Очевидно, что эти четыре «основоположения», как подчеркивают сами авторы, «являются антитезами соответствующих четырех основоположений» (271) «индивидуалистического субьективизма». Безусловно, такое суммарное перечисление усредняет и схематизирует взгляды всего направления. Отмечу и заметное противоречие между первым и четвертым пунктами: в первом пункте говорится о языке как «неизменной системе», а в четвертом оказывается, что языковые формы имеют «историческую изменчивость», а помимо «системы языка» существует и «история языка». Однако здесь, безусловно, отражается существенное противоречие, имеющееся и у самих «абстрактных объективистов», особенно у Ф. де Соссюра. «Неизменность системы» – некоторый идеал или по крайней мере удобное допущение для «абстрактного объективизма» (авторы «Грамматики Пор-Рояля» и Г. Лейбниц подходили к языку строго синхронно, исторический подход к языку начал формироваться лишь в XVIII в. и окончательно оформился в начале XIX в.). Однако изменение языка – несомненный факт, и его учет требовал усложнения теории «абстрактного объективизма» с включением в нее «антиномий» и пр. Не разграничены при перечислении «основоположений» и две, строго говоря, разные вещи: отрицание некоторого явления и отказ от его рассмотрения. Например, редко кто-то из структуралистов буквально говорил, что внеязыковые (идеологические, по терминологии МФЯ) мотивы «не обосновывают явления языка». Они имели в виду другое: для лингвистики это обоснование неважно, им занимаются психологи, антропологи, литературоведы и др. См., например, идеи Л. Блумфилда о языковых реакциях на внеязыковые стимулы[11]

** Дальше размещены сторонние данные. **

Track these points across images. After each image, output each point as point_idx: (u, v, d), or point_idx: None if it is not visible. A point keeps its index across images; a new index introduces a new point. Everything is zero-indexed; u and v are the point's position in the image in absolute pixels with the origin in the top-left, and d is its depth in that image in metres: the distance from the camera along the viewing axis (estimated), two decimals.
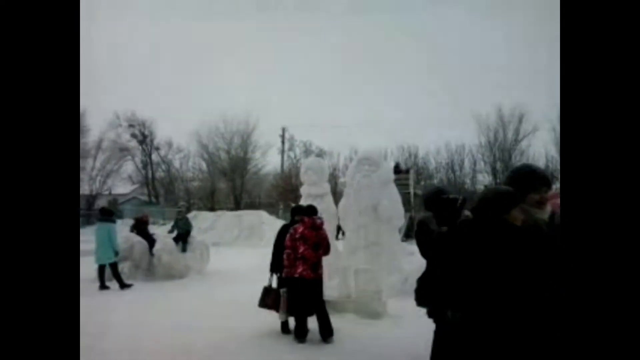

или идеи такого крайнего структуралиста, как З. Xаррис.[12]Перечисление признаков «абстрактного объективизма» в МФЯ явно ориентировано на концепцию Ф. де Соссюра. Сейчас уже ясно, например, что положение о том, что «между системой языка и его историей нет ни связи, ни общности мотивов», – прежде всего осо-бенность его концепции. Продолжатели идей Соссюра чаще всего либо вообще не обращались к истории языка, либо признавали тесные связи диахронии с синхронией, как, например, Р. Якобсон.
Конечно, надо учитывать, что в 1928 г., когда писалась книга, перспективы развития структуралистского варианта «абстрактного объективизма» еще не были до конца ясны. Во всяком случае, на этот счет еще были возможны споры вроде тех, в которые авторы МФЯ вступили с Р. О. Шор, считавшей эти перспективы значитель-ными. Развитие структурализма находилось еще на ранней стадии. Пражский кружок образовался почти одновременно с написанием и публикацией МФЯ, а ставшие его манифестом «Тезисы Пражского кружка» выйдут несколькими месяцами позже. Леонард Блумфилд уже работал, но еще мало был известен за пределами США, а его главная книга «Язык» появится лишь в 1933 г. Глоссематика также станет известна лишь на несколько лет позже выхода МФЯ. Авторы МФЯ еще имели основания считать, что «идеи абстрактного обьективизма и до настоящего времени господствуют преимущественно во Франции» (272). Любопытно, что тут же образцом источника этих идей признается «Женевская школа». Вряд ли авторы МФЯ не знали, что Женева находится в Швейцарии, а не во Франции; просто «Франция» здесь – условное наименование для территории распространения французского языка (точно так же под «немецкой наукой» в книге понимается без какого-либо разграничения германская и австрийская). Среди франкоязычных ученых упоминаются лингвисты Ф. де Соссюр, Ш. Балли, А. Сеше, А. Мейе и повлиявший на них социолог Э. Дюркгейм. Еще названо несколько имен отечественных ученых, о чем будет сказано ниже. И всё.
Но если о развитии лингвистики после Ф. де Соссюра авторы МФЯ еще не могли адекватно судить, то идеи предшественников знаменитого швейцарца как бы поглощаются его идеями. Картезианцы и Лейбниц лишь кратко упомянуты, а об «абстрактно-объективистской» науке второй половины XVIII в. и всего XIX в. вовсе не сказано, исключая лишь небольшой пункт о понятии закона у младо-грамматиков.
Подробнее, но без упоминания конкретных фактов и имен сказано об истоках «абстрактного объективизма». Его происхождение связывается с решением двух практических задач. Первая из них упоминалась выше: филологизм, толкование древних памятников. Согласно МФЯ «лингвистика появляется там и тогда, где и когда появились филологические потребности. Филологическая потребность родила лингвистику, качала ее колыбель и оставила свою филологическую свирель в ее пеленах. Пробуждать мертвых должна эта свирель. Но для овладения живой речью в ее непрерывном становлении у нее не хватает звуков» (286).